Provided passage:

+===+

[EDITOR'S NOTE: This case is unpublished as indicated by the issuing court.] MEMORANDUM OF DECISION RE: MOTION FOR SUMMARY JUDGMENT (#107) This action arises out a real estate contract entered into between David H. Payor and Patricia H. Payor ("plaintiffs"), and Sherwood Jacobson and Ruth Jacobson ("defendants"). The plaintiffs were the owners of real property located at 622 Mulberry Point Road, Guilford, Connecticut. On or about March 20, 1990 the plaintiffs entered into a written contract with the defendants whereby the plaintiffs agreed to sell and the defendants agreed to buy the Mulberry Point property for the purchase price of $485,000.00. CT Page 4962
In accordance with the terms of the contract, the defendants made an initial deposit in the amount of $1,000.00. The defendants subsequently failed to make an additional deposit required by the terms of the contract to be made on or before April 4, 1990 in the amount of $44,000.00. The defendants also failed to close the purchase of the property as required by the contract despite the fact that the plaintiffs made demand for the full purchase price and tendered the deed.
On April 22, 1991 the plaintiffs filed a two-count complaint against the defendants. In the first count the plaintiffs allege that the defendants breached the contract when they failed to close the purchase of the property, and they seek liquidated damages in accordance with the pertinent provisions of the contract. In the second count the plaintiffs again alleged breach of contract for failure to close the purchase, and they seek actual money damages. The plaintiffs allege that these actual damages arise from the fact that, in reliance upon their buy/sell contract with the defendants, the plaintiffs thereupon entered into a third-party contract to purchase a new home, but that as a result of the defendants' breach, they were unable to consummate the purchase of their new home from the third-party seller, thereby causing them to suffer actual damages in the form of a lost deposit in the amount of $16,500.00. The plaintiffs further allege that they suffered additional actual damages because they were unable to sell the Mulberry Point property for an extensive period of time, and that the property eventually sold for a price that was $143,000.00 less than the price the defendants had agreed to pay.

+===+

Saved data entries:
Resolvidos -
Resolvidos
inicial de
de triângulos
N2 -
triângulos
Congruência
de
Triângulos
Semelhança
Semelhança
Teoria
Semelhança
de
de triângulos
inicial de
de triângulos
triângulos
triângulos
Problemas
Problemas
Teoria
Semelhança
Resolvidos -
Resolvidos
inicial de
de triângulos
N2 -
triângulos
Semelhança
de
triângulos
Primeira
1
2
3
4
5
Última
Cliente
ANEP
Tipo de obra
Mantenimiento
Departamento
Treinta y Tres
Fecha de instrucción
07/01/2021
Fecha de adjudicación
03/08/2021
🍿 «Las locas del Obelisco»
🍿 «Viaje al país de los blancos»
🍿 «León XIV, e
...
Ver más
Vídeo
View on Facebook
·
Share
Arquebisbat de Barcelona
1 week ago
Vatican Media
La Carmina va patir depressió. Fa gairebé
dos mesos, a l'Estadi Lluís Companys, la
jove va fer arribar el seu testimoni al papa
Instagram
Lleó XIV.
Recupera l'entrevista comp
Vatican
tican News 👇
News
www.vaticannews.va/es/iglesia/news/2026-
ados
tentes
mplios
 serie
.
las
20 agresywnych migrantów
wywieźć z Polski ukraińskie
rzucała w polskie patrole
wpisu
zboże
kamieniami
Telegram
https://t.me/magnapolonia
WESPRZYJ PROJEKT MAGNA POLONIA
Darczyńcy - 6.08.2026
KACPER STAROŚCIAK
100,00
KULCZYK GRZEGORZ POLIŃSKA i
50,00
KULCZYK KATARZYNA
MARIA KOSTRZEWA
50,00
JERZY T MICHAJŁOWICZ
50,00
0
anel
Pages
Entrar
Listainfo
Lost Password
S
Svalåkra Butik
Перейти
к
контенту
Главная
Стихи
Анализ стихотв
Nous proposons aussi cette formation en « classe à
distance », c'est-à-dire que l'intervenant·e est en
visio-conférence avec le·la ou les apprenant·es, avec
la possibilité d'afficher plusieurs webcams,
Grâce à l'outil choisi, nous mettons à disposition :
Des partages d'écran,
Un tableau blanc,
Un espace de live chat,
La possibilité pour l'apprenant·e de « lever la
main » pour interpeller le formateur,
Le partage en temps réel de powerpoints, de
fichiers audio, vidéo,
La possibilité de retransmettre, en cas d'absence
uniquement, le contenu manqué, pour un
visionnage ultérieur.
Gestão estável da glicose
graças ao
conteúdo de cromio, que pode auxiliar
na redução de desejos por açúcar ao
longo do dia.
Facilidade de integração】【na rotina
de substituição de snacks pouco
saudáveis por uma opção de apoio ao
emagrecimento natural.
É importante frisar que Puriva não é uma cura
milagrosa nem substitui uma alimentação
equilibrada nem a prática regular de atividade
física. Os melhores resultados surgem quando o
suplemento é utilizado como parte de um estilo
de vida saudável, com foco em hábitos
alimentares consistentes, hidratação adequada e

+===+

What the task requires:
Answer these questions using the memorandum on the real estate contract:
(a) What purchase price did the defendants agree to pay for the Mulberry Point property?
(b) How much was the additional deposit the defendants failed to make, and by what date was it due?
(c) How much did the plaintiffs lose as a deposit on the new home they could not buy?
The items are separate material, apart from the memorandum.

Response:
(a) $485,000.00
(b) $44,000.00, due on or before April 4, 1990
(c) $16,500.00